Requirement: Within the data below, state how many lines contain the string "либо". Provide the number only.

Provided material:
● ● ● ●

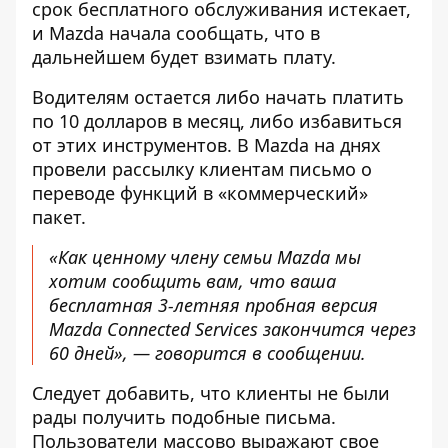
срок бесплатного обслуживания истекает,
и Mazda начала сообщать, что в
дальнейшем будет взимать плату.
Водителям остается либо начать платить
по 10 долларов в месяц, либо избавиться
от этих инструментов. В Mazda на днях
провели рассылку клиентам письмо о
переводе функций в «коммерческий»
пакет.
«Как ценному члену семьи Mazda мы
хотим сообщить вам, что ваша
бесплатная 3-летняя пробная версия
Mazda Connected Services закончится через
60 дней», — говорится в сообщении.
Следует добавить, что клиенты не были
рады получить подобные письма.
Пользователи массово выражают свое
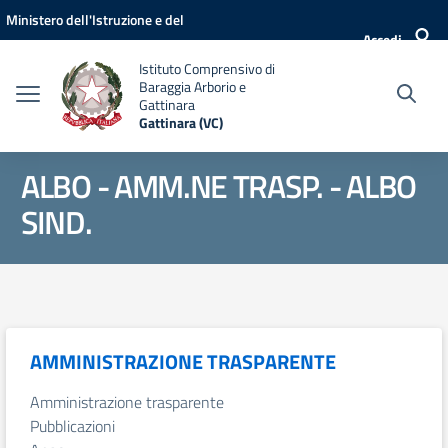
Vai ai contenuti
Vai al menu di navigazione
Vai al footer
Ministero dell'Istruzione e del
Accedi
Merito
Istituto Comprensivo di
Baraggia Arborio e
Gattinara
Gattinara (VC)
ALBO - AMM.NE TRASP. - ALBO
SIND.
AMMINISTRAZIONE TRASPARENTE
Amministrazione trasparente
Pubblicazioni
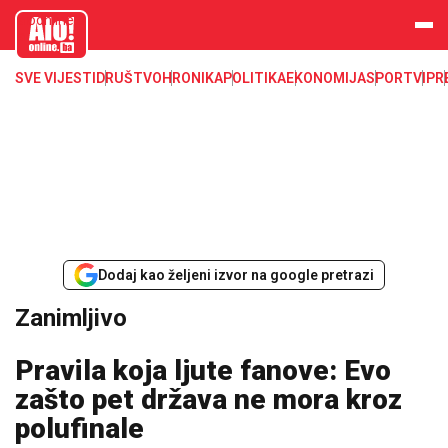
aloonline.b
a
SVE VIJESTI
DRUŠTVO
HRONIKA
POLITIKA
EKONOMIJA
SPORT
VIP
R
Dodaj kao željeni izvor na google pretrazi
Zanimljivo
Pravila koja ljute fanove: Evo
zašto pet država ne mora kroz
polufinale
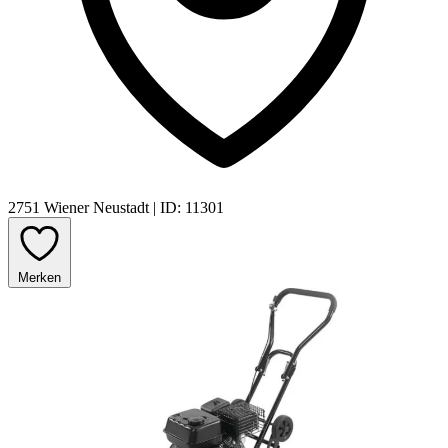
2751 Wiener Neustadt
|
ID: 11301
Merken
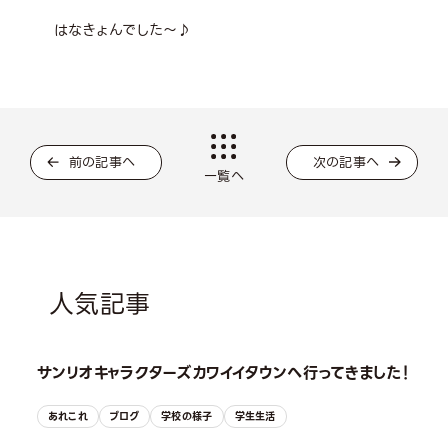
はなきょんでした～♪
前の記事へ
次の記事へ
一覧へ
人気記事
サンリオキャラクターズカワイイタウンへ行ってきました！
あれこれ
ブログ
学校の様子
学生生活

● ● ● ●

Written reply: 2